§ What the task asks
For this exercise, transcribe all of the entries exactly.

Stored items:
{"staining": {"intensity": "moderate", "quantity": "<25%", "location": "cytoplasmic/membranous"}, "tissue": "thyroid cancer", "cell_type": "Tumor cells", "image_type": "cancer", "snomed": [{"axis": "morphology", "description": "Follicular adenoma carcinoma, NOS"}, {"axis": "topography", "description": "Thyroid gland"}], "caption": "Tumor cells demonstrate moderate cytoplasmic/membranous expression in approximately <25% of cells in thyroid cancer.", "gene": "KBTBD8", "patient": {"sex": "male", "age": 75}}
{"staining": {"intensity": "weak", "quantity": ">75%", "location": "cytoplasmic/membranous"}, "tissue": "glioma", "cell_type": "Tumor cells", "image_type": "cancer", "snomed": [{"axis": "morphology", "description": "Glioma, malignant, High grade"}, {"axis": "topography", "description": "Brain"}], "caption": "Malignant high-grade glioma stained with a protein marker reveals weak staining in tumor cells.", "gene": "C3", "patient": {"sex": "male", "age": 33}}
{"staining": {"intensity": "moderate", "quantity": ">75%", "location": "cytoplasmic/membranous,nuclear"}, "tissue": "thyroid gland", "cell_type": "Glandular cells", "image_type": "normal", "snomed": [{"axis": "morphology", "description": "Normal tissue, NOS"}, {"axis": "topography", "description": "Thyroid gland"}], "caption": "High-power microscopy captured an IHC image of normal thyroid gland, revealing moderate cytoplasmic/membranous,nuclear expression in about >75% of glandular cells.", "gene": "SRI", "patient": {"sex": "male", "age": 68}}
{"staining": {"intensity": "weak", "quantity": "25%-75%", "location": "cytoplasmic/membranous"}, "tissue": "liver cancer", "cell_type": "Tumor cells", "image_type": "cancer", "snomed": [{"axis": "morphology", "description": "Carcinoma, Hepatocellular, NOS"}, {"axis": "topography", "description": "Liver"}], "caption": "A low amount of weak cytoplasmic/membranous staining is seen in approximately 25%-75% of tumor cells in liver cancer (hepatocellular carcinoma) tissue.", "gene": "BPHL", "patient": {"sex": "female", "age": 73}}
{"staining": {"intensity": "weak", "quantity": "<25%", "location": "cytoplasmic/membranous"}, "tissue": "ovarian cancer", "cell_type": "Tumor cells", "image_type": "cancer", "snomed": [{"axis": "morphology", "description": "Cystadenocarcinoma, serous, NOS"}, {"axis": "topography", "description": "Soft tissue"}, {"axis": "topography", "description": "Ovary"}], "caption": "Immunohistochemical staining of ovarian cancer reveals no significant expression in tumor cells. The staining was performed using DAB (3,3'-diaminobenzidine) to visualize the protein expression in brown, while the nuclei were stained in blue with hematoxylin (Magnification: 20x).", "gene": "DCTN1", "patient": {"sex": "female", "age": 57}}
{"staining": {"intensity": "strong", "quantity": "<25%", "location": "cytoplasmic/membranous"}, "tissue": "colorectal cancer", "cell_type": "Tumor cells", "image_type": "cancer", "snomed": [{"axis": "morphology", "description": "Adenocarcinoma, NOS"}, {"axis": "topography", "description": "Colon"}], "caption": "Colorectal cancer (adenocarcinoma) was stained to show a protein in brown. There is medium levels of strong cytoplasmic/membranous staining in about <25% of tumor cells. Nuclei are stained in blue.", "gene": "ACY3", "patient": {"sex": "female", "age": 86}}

§ Written answer
{"staining": {"intensity": "moderate", "quantity": "<25%", "location": "cytoplasmic/membranous"}, "tissue": "thyroid cancer", "cell_type": "Tumor cells", "image_type": "cancer", "snomed": [{"axis": "morphology", "description": "Follicular adenoma carcinoma, NOS"}, {"axis": "topography", "description": "Thyroid gland"}], "caption": "Tumor cells demonstrate moderate cytoplasmic/membranous expression in approximately <25% of cells in thyroid cancer.", "gene": "KBTBD8", "patient": {"sex": "male", "age": 75}}
{"staining": {"intensity": "weak", "quantity": ">75%", "location": "cytoplasmic/membranous"}, "tissue": "glioma", "cell_type": "Tumor cells", "image_type": "cancer", "snomed": [{"axis": "morphology", "description": "Glioma, malignant, High grade"}, {"axis": "topography", "description": "Brain"}], "caption": "Malignant high-grade glioma stained with a protein marker reveals weak staining in tumor cells.", "gene": "C3", "patient": {"sex": "male", "age": 33}}
{"staining": {"intensity": "moderate", "quantity": ">75%", "location": "cytoplasmic/membranous,nuclear"}, "tissue": "thyroid gland", "cell_type": "Glandular cells", "image_type": "normal", "snomed": [{"axis": "morphology", "description": "Normal tissue, NOS"}, {"axis": "topography", "description": "Thyroid gland"}], "caption": "High-power microscopy captured an IHC image of normal thyroid gland, revealing moderate cytoplasmic/membranous,nuclear expression in about >75% of glandular cells.", "gene": "SRI", "patient": {"sex": "male", "age": 68}}
{"staining": {"intensity": "weak", "quantity": "25%-75%", "location": "cytoplasmic/membranous"}, "tissue": "liver cancer", "cell_type": "Tumor cells", "image_type": "cancer", "snomed": [{"axis": "morphology", "description": "Carcinoma, Hepatocellular, NOS"}, {"axis": "topography", "description": "Liver"}], "caption": "A low amount of weak cytoplasmic/membranous staining is seen in approximately 25%-75% of tumor cells in liver cancer (hepatocellular carcinoma) tissue.", "gene": "BPHL", "patient": {"sex": "female", "age": 73}}
{"staining": {"intensity": "weak", "quantity": "<25%", "location": "cytoplasmic/membranous"}, "tissue": "ovarian cancer", "cell_type": "Tumor cells", "image_type": "cancer", "snomed": [{"axis": "morphology", "description": "Cystadenocarcinoma, serous, NOS"}, {"axis": "topography", "description": "Soft tissue"}, {"axis": "topography", "description": "Ovary"}], "caption": "Immunohistochemical staining of ovarian cancer reveals no significant expression in tumor cells. The staining was performed using DAB (3,3'-diaminobenzidine) to visualize the protein expression in brown, while the nuclei were stained in blue with hematoxylin (Magnification: 20x).", "gene": "DCTN1", "patient": {"sex": "female", "age": 57}}
{"staining": {"intensity": "strong", "quantity": "<25%", "location": "cytoplasmic/membranous"}, "tissue": "colorectal cancer", "cell_type": "Tumor cells", "image_type": "cancer", "snomed": [{"axis": "morphology", "description": "Adenocarcinoma, NOS"}, {"axis": "topography", "description": "Colon"}], "caption": "Colorectal cancer (adenocarcinoma) was stained to show a protein in brown. There is medium levels of strong cytoplasmic/membranous staining in about <25% of tumor cells. Nuclei are stained in blue.", "gene": "ACY3", "patient": {"sex": "female", "age": 86}}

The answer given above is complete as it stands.